[Data items]
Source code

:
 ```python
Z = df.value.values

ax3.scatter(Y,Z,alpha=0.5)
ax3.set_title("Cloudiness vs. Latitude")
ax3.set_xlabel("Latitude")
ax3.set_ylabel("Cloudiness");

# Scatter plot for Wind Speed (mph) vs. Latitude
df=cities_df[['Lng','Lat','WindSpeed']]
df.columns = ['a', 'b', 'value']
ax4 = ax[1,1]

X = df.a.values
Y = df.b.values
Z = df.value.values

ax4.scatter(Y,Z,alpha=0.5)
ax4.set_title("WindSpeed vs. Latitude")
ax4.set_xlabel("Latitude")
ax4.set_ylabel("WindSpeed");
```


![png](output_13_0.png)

• TASK DESCRIPTION: Filter the data above down to lines with the word "values", and copy them.

• SOLUTION BELOW:
Z = df.value.values
X = df.a.values
Y = df.b.values
Z = df.value.values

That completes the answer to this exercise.